Why are they happening more frequently?

  • This can also be split into two parts.
    1. Firstly, the Indian government’s definition of a heat wave is fixed, so as background temperatures increase, less and less strong anomalies are required to surpass the heat wave definition threshold.
    2. Secondly, it does appear that the weather patterns — high pressure over north India, leading to dry, sunny, clear conditions with weak wind — associated with these anomalies are also increasing in frequency

And what makes them more dangerous?

  • Hotter heat waves, where the temperatures stay higher for longer, tend to result in more fatalities. In India, this is exacerbated by the rapid population increase over the last few decades.
  • The danger lies with India’s background temperature already being so high.
  • In May, for example, the only places on the planet comparable in temperature to north India are the Sahara and parts of the inland Arabian peninsula, both of which are very sparsely populated.
  • With the background temperatures already being so high, over 40°C, even small increases are likely to push close to human survival limits.

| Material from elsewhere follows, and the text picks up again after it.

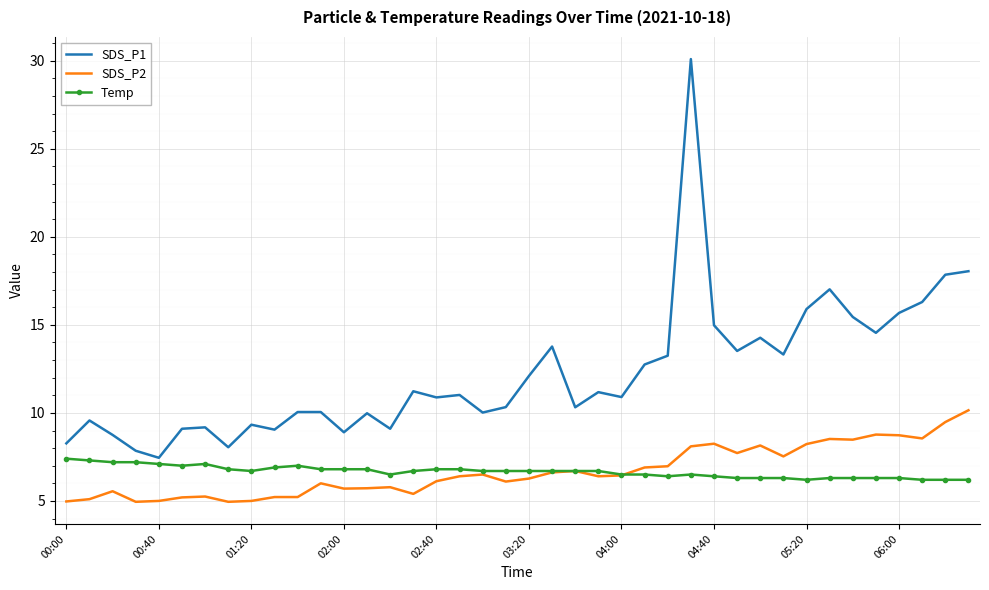

List the series in order of their peak value, highest first.

SDS_P1, SDS_P2, Temp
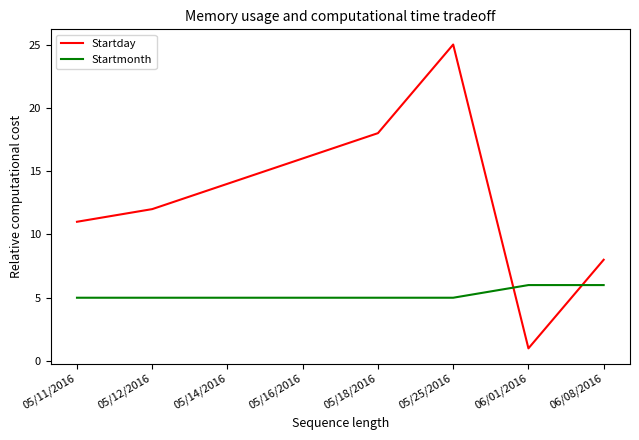

Reading left to right, what are all the values shown in this chart?

Startday: 11	12	14	16	18	25	1	8
Startmonth: 5	5	5	5	5	5	6	6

How do the heat waves affect people in India?

  • There are wide-ranging effects on Indian society.
  • Extended periods of heat waves lead to significant drying of soil over large regions.
  • Aside from the obvious agricultural implications, this can impact the monsoon onset a month later… and can negatively affect agriculture, water security, and even lead to localized flooding, where heavy rain hits dry soil that is unable to absorb it.
  • Unusually hot pre-monsoon periods are also associated with:
    • decreased labor productivity, particularly in outdoor sectors such as agriculture and construction;
    • increased demand for cooling, which can strain the power grid and lead to increased greenhouse gas emissions; and
    • general health risks, such as heatstroke, which disproportionately affect children, the elderly, and low-income communities. 

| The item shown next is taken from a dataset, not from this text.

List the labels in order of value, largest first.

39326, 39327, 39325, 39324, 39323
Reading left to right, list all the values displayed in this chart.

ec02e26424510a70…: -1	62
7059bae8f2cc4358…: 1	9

What does the future look like for India as the planet keeps warming?

  • At the moment, India very occasionally slightly surpasses [a wet-bulb temperature of] 32°C, so we need quite a lot more warming to get to the survivability limit.
  • That said, with increased urbanization, and so urban heat island effect, and more warming, the risks of fatal heatwaves are always growing 

What can be done to mitigate the damage?

Policy Level

  • On the policy level, implementing urban planning guidelines that prioritize green spaces, shade, and ventilation in building design. These are becoming increasingly popular in many Mediterranean cities.

Corporate Level

  • At the corporate level: invest in research and development of low-energy cooling solutions, such as passive cooling systems, and promote energy-efficient building design.

Community Level

  • For communities, encourage the use of cool roofs, green roofs, and tree planting to reduce the urban heat island effect.

MAINS PRACTICE QUESTION

Q. The Heat Action Plan is viewed as a public health issue but should be ideally prepared at the intersection of public health, urban planning, economics, and meteorology because heat is not a single-domain issue. Also, it is important to recognize the link between heat waves and urban planning, transport options, and energy management in the long-term. Analyse.